### Liste des exercices
1. Selon le texte sur le médecin de village en Sibérie, en quelle année le dispensaire a-t-il été construit ?
2. Citez le passage du texte sur le médecin de village en Sibérie qui commence par « Le Dr Jarenova est » et se poursuit jusqu'à « un large sourire. ».

*** Texte étudié ***

UN MARAIS et la forêt ont régné sur les lieux jusqu’à la 2e guerre mondiale. Puis un village est sorti de terre, un de ces hameaux pittoresques aux maisons branlantes qui peuplent la Sibérie. Un trou perdu, à plusieurs heures de route de Krasnoyarsk, la capitale de la région. Une poignée d’habitations sont connectées à Internet. Le centre médical n’a pas cette chance. « À quoi bon. Parler avec l’hôpital par téléphone, cela suffit », relativise le Dr Galina Jarenova.
Le Dr Jarenova est l’unique salariée du dispensaire, construit sous ses yeux en 1968. Le médecin a passé toute sa carrière ici. Après 43 ans de bons et loyaux services, Galina, à 63 ans, rêve de passer la main. Aucun jeune ne veut prendre la relève, alors Galina continue. Le rythme est éprouvant, le salaire, dérisoire (8 000 roubles par mois, 191 euros), mais impossible pour le Dr Jarenova d’abandonner les villageois qui, sans elle, seraient privés d’accès aux soins. « Je mets au monde les enfants, je suis les grossesses, je soigne les maladies chroniques, les urgences. Je remplace tous les spécialistes », glisse le généraliste avec un large sourire.

*** Données fournies ***

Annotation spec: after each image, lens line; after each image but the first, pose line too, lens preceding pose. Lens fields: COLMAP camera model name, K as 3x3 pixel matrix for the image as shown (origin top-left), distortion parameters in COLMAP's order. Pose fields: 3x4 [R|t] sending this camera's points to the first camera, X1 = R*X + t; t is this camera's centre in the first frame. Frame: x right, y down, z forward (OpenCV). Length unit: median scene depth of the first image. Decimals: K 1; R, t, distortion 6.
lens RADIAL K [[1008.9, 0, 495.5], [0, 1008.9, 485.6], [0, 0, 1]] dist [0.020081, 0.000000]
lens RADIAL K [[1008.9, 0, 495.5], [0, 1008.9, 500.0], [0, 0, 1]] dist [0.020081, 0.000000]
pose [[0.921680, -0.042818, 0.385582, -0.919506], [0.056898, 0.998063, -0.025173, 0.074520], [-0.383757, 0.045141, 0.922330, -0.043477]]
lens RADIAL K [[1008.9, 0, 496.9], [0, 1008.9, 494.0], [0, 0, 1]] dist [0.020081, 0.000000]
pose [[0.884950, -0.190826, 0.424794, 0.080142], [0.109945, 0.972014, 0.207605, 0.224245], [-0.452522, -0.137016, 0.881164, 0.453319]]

***

### Corrigé des exercices
1. En 1968.

2.
Le Dr Jarenova est l’unique salariée du dispensaire, construit sous ses yeux en 1968. Le médecin a passé toute sa carrière ici. Après 43 ans de bons et loyaux services, Galina, à 63 ans, rêve de passer la main. Aucun jeune ne veut prendre la relève, alors Galina continue. Le rythme est éprouvant, le salaire, dérisoire (8 000 roubles par mois, 191 euros), mais impossible pour le Dr Jarenova d’abandonner les villageois qui, sans elle, seraient privés d’accès aux soins. « Je mets au monde les enfants, je suis les grossesses, je soigne les maladies chroniques, les urgences. Je remplace tous les spécialistes », glisse le généraliste avec un large sourire.